** CONSIGNES DE L'EXERCICE **
A: Traduisez en anglais cette phrase de l'entretien sur la pollution de la vallée de l'Arve : « Cette fréquence s’explique par la topographie de la Vallée : sa situation encaissée ne permet pas aux particules fines, provenant majoritairement de la combustion de chauffage au bois et des véhicules, de se disperser, notamment en période touristique lorsque de nombreux automobilistes se concentrent dans la zone. »
B: Poursuivez l'entretien sur la pollution de la vallée de l'Arve en rédigeant ce qui vient après sa dernière phrase.

** TEXTE SOURCE **
★ ★ ★ ★ ★ ★ ★

Lexbase : La vallée de l'Arve a-t-elle déjà fait l'objet de telles décisions ? En quoi est-elle plus à risque que les autres secteurs ?
Clémence Du Rostu : La Vallée de l’Arve est un secteur fréquemment concerné par des pics de pollution et, partant, par les mesures de restrictions et d’interdictions qui s’imposent. Cette fréquence s’explique par la topographie de la Vallée : sa situation encaissée ne permet pas aux particules fines, provenant majoritairement de la combustion de chauffage au bois et des véhicules, de se disperser, notamment en période touristique lorsque de nombreux automobilistes se concentrent dans la zone. Plusieurs types de polluants sont constatés : les particules fines (PM10), les oxydes d’azote (Nox), les hydrocarbures aromatiques polycliniques (HAP) et l’ozone. Il s’agit donc d’une zone particulièrement exposée où 8% des décès seraient attribuables aux particules fines, soit 85 décès par an [8].
Le PPA 2019-2023 de la Vallée préconise ainsi un certain nombre de mesures spécifiques telles que l’interdiction d’utiliser tout dispositif de chauffage au bois à foyer ouvert ou encore des limitations de vitesse de circulation [9].

★ ★ ★ ★ ★ ★ ★

** DONNÉES FOURNIES **

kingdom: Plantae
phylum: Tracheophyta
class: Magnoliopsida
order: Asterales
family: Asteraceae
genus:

★ ★ ★ ★ ★ ★ ★

** RÉSULTATS DE L'EXERCICE **
A: This frequency is explained by the valley's topography: its steep-sided, enclosed position prevents fine particles, which come mainly from burning wood for heating and from vehicles, from dispersing, particularly during the tourist season when many motorists are concentrated in the area.

B:
C’est notamment du fait de la mauvaise qualité de l’air de cette zone géographique que certaines actions contre l’État ont été engagées. Ainsi, d’abord, la Vallée de l’Arve était au nombre des zones concernées par le dépassement systématique et persistant de la valeur limite annuelle pour le dioxyde d’azote (NO2) ayant conduit la CJUE à condamner la France [10]. De même les décisions implicites de rejet des autorités étatiques annulées par le juge [11] concernaient également, entre autres zones, le cas de la Vallée de l’Arve. S’agissant de ce contentieux, il est toutefois utile de relever que les astreintes auxquelles l’État a ensuite été condamné n’ont pas été justifiées par la situation de la Vallée pour laquelle les juges ont considéré que les mesures adoptées ultérieurement par l’État avaient été suffisantes [12].
Lexbase : La décision de la cour administrative d’appel contient-elle une avancée spécifique en la matière ?
Clémence Du Rostu : La décision de la cour administrative d’appel s’inscrit dans la lignée de la jurisprudence rendue en matière de responsabilité de l’État du fait de la pollution de l’air.
La décision avant-dire droit, rendue le 13 décembre 2023 [13], reprend le raisonnement du juge dans ce domaine :
C’est donc au terme de cette expertise que le lien de causalité entre l’insuffisance des mesures prises par l’État et le préjudice allégué est établi par le juge dans l’arrêt ici examiné.
Sans être totalement novatrice dès lors que le mouvement a été enclenché par la cour administrative d’appel de Paris au mois d’octobre 2024, cette décision conforte donc la position du juge qui n’hésite plus à condamner l’État du fait des préjudices causés par la pollution de l’air qu’il n’a pas su empêcher.
Lexbase : Quelles seraient les mesures véritablement efficaces que l'État pourrait prendre pour améliorer la situation ?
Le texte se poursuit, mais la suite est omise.